Trace-based performance analysis of scheduling bags of tasks in grids

More Info
expand_more

Abstract

Grid computing promises large scale computing facilities based on distributed systems. Much research has been done on the subject of increasing the performance of grids. We believe that an adequate performance analysis of grids requires knowledge of the workload and the architecture of the grid. Currently, researchers assume that grids are similar to other distributed systems, such as massively parallel computers. However, workloads in grids differ from other distributed systems, because they consist for a significant part of bags-of-tasks. This research presents a method to model the workload of grids realistically, which enables us to analyze the performance of those systems.
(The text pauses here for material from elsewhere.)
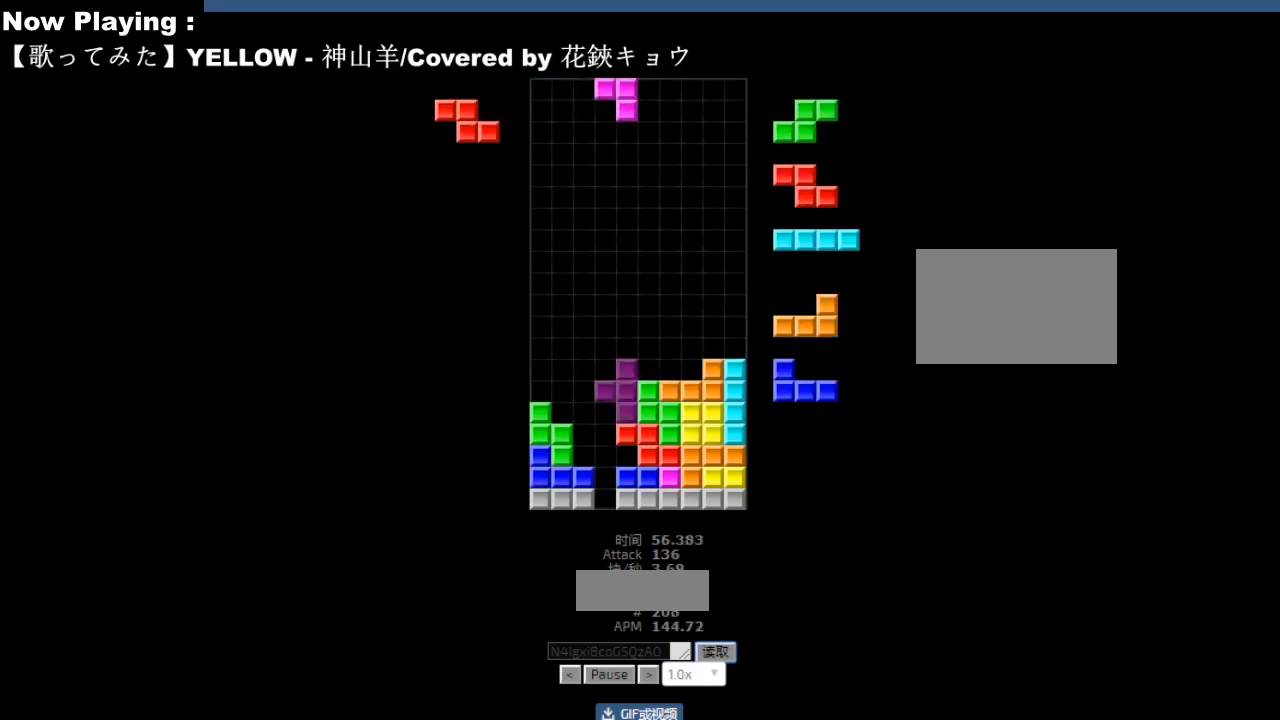
{"keys": [], "events": [[17, "left", "down"], [33, "ccw", "up"], [33, "left", "up"], [83, "sd", "down"], [117, "sd", "up"], [200, "ccw", "down"], [233, "ccw", "up"], [317, "sd", "down"], [350, "sd", "up"], [417, "hd", "down"], [433, "left", "down"], [450, "ccw", "down"], [450, "hd", "up"], [467, "left", "up"], [483, "ccw", "up"]]}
We have created a flexible workload model that is specifically tailed for grids. The model explicitly handles bag-of-tasks, which comprise the majority of grid workloads. This workload model has been built using a vast amount of workload trace data from seven real-world grids. The workload model enables us to conduct a performance analysis in which we analyze the impact of several workload characteristics, task selection and scheduling policies, and resource management architectures on system performance. We use simulations to systematically and realistically investigate the system performance in various scenarios. This research has resulted in a grid performance analysis toolbox, a software package that allows researchers to analyze, model, and generate workloads of grids. In addition, we have contributed trace data and analysis to the community by means of the Grid Workloads Archive, an on-line archive of trace data analyzed with our toolbox.